Chalmers Division of Algebra and Geometry seeks a PhD in Theoretical Deep Learning: Symmetries in Neural Networks.
Project description
In many deep learning applications ranging from medical image analysis to quantum chemistry, the symmetries of the underlying problem pose an important constraint. These can be taken into account by modifying the architecture of the network (yielding so-called equivariant neural networks) or by learning the symmetry from the data (data augmentation). In this project, the aim is to construct a theoretical framework for data augmentation of deep neural networks. During the last year, the debate around the trade-offs between data augmentation and manifest equivariance has intensified, with data augmentation gaining popularity in notable domains such as protein design and quantum chemistry. The goal of this project is to contribute to this debate with a theoretical framework and novel algorithms.

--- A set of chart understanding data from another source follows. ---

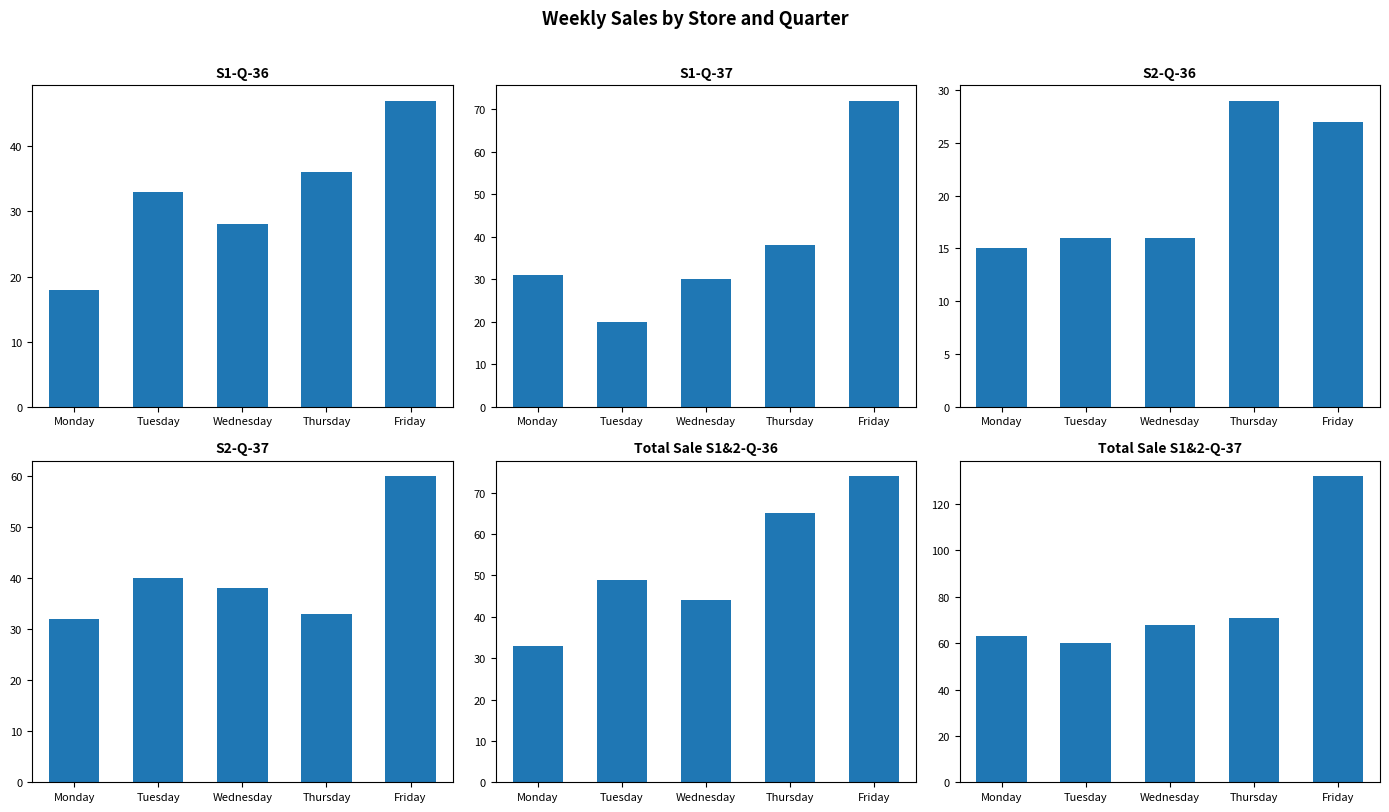

Reading left to right, extract all data points from this chart.

S1-Q-36: Monday=18	Tuesday=33	Wednesday=28	Thursday=36	Friday=47
S1-Q-37: Monday=31	Tuesday=20	Wednesday=30	Thursday=38	Friday=72
S2-Q-36: Monday=15	Tuesday=16	Wednesday=16	Thursday=29	Friday=27
S2-Q-37: Monday=32	Tuesday=40	Wednesday=38	Thursday=33	Friday=60
Total Sale S1&2-Q-36: Monday=33	Tuesday=49	Wednesday=44	Thursday=65	Friday=74
Total Sale S1&2-Q-37: Monday=63	Tuesday=60	Wednesday=68	Thursday=71	Friday=132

This project will be conducted in close collaboration with Axel Flinth from Umeå University (who will act as WASP co-supervisor) and Pan Kessel from the company Genentech Roche in Basel (who will act as industrial supervisor).
Research environment
In the GAPinDNNs research group on Geometry, Algebra and Physics in Deep Neural Networks at the division of Algebra and Geometry, we conduct research on deep learning, in particular geometric deep learning and mathematics for AI.
The expansion of Artificial Intelligence (AI), in the broad sense, is one of the most exciting developments of the 21st century. This progress opens up many possibilities but also poses challenges.
Wallenberg AI, Autonomous Systems and Software Program (WASP) is Sweden’s largest individual research program ever, a major national initiative.
We are taking part in this program through the following research project: How Do Neural Networks Learn Symmetries? Augmentation, Randomization and Equivariance.